(Listed records begins)

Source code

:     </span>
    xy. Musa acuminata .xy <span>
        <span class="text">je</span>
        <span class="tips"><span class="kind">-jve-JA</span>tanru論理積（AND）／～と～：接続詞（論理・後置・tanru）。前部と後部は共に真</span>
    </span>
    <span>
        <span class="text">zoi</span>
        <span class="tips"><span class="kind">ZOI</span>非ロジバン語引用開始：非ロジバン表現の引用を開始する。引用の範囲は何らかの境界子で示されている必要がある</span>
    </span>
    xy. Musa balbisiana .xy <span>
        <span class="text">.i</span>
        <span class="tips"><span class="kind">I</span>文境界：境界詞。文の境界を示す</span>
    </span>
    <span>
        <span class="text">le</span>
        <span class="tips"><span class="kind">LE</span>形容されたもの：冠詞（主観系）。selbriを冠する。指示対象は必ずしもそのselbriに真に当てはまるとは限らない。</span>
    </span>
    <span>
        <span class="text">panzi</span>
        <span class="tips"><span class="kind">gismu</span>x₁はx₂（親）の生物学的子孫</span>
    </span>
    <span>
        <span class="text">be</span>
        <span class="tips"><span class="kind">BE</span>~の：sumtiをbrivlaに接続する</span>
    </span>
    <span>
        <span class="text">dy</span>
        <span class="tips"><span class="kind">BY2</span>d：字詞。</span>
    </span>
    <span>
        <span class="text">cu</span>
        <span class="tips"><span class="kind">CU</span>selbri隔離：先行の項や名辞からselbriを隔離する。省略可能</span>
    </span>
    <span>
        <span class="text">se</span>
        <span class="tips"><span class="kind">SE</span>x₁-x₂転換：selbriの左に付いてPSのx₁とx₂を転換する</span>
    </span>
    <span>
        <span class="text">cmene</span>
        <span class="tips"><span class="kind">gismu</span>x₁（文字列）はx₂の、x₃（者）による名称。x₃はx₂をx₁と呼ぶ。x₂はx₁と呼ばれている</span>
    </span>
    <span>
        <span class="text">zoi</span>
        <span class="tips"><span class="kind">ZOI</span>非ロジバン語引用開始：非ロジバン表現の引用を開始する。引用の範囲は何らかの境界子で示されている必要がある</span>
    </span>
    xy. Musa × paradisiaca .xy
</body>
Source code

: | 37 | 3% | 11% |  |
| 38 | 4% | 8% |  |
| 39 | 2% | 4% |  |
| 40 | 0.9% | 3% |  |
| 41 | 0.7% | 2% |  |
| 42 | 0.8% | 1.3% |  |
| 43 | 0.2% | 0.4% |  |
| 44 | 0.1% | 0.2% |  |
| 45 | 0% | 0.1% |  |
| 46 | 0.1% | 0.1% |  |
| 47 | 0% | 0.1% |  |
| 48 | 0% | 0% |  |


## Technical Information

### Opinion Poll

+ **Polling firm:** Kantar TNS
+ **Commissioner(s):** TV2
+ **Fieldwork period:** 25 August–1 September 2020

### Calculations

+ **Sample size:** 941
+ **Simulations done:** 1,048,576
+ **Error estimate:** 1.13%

(Listed records ends)

=== Your assignment ===
From the records above, pull out each line that has "Musa".

=== Response area ===
    xy. Musa acuminata .xy <span>
    xy. Musa balbisiana .xy <span>
    xy. Musa × paradisiaca .xy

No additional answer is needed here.